Unsupervised learning forms the bedrock upon which many representation learning techniques, including autoencoders, are built. Unlike supervised learning, which relies on labeled data (input-output pairs) to train models for prediction or classification, unsupervised learning algorithms work with datasets containing only input features, $X$ , without corresponding target variables, $y$ . The primary objective is to discover inherent structures, patterns, or relationships within the data itself.

Core Goals of Unsupervised Learning

The overarching goal is to model the underlying structure or distribution of the data. This can manifest in several ways:

Clustering: Identifying distinct groups or clusters of data points such that points within the same cluster are more similar to each other than to those in other clusters. Algorithms like K-Means or DBSCAN fall into this category. While not the main focus of this course, clustering is a fundamental unsupervised task.
Dimensionality Reduction: Transforming data from a high-dimensional space into a lower-dimensional space while retaining meaningful properties of the original data. This is highly relevant to representation learning, as the lower-dimensional space is the learned representation. Techniques range from linear methods like Principal Component Analysis (PCA) to complex non-linear methods, including autoencoders.
Density Estimation: Explicitly modeling the probability distribution function $p(x)$ of the data. This helps understand how data is distributed and can be used for tasks like anomaly detection.
Generative Modeling: Learning a model capable of generating new data samples that resemble the original data distribution. Variational Autoencoders (VAEs), discussed later in this course, are a powerful example of generative unsupervised models.

Unsupervised learning algorithms process unlabeled input data to uncover underlying patterns, such as clusters or manifolds, resulting in a structured representation.

Why Unsupervised Learning Matters for Autoencoders

Autoencoders are fundamentally unsupervised neural networks. They learn by trying to reproduce their input. The core components are an encoder that maps the input $x$ to a latent representation $z$ , and a decoder that reconstructs the input $\hat{x}$ from $z$ . The model is trained to minimize a reconstruction loss, often the difference between $x$ and $\hat{x}$ , such as Mean Squared Error:

L(x, \hat{x}) = ||x - \hat{x}||^2

Because the network is trained only on the input data $x$ without any associated labels $y$ , it operates entirely within the unsupervised paradigm. The significant part is the bottleneck layer, where the latent representation $z$ typically has a lower dimension than the input $x$ . This forces the encoder to learn a compressed representation that captures the most important variations and structures within the data distribution to allow for accurate reconstruction by the decoder. This compression and reconstruction process is a form of self-supervised learning, a subset of unsupervised learning where the supervision signal is derived from the data itself.

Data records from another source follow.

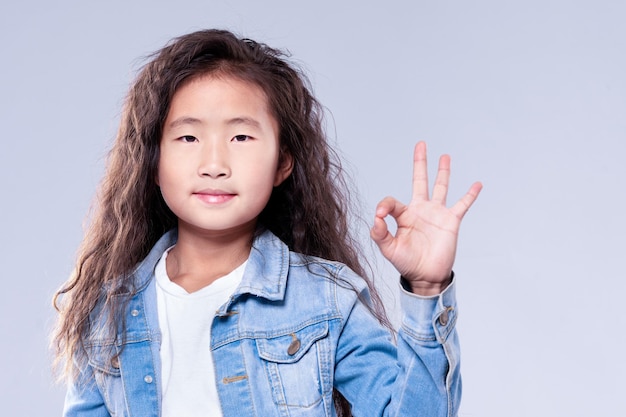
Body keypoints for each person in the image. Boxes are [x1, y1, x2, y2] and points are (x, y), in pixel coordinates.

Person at [52, 29, 482, 417]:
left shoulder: (326, 301)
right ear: (153, 161)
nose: (214, 164)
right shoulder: (106, 314)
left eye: (241, 137)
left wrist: (428, 289)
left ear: (282, 163)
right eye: (188, 137)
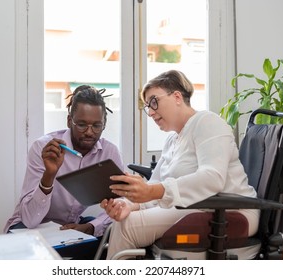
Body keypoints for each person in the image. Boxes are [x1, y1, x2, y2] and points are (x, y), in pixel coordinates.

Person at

Connection to Representation Learning

The latent representation $z$ learned by an autoencoder is the learned representation. The quality of this representation determines how well the autoencoder performs its primary task (reconstruction) and how useful $z$ is for downstream tasks like classification, generation, or anomaly detection. Effective unsupervised learning, therefore, aims to find representations that are:

Compact: Lower-dimensional than the original input.
Informative: Retain essential information about the original data.
Structured: Capture meaningful relationships and variations in the data (e.g., separating factors of variation).

As mentioned in the chapter introduction, traditional linear methods like PCA perform unsupervised dimensionality reduction. However, they assume data lies on or near a linear subspace. Many real-world datasets, such as images or natural language, exhibit complex, non-linear structures (manifolds). Unsupervised methods based on deep learning, like autoencoders, are far more flexible and capable of learning these intricate non-linear representations. Understanding the basic principles of unsupervised learning, learning from unlabeled data, identifying structure, and the goal of finding informative representations, provides the necessary context for appreciating the design and function of the various autoencoder architectures we will examine throughout this course.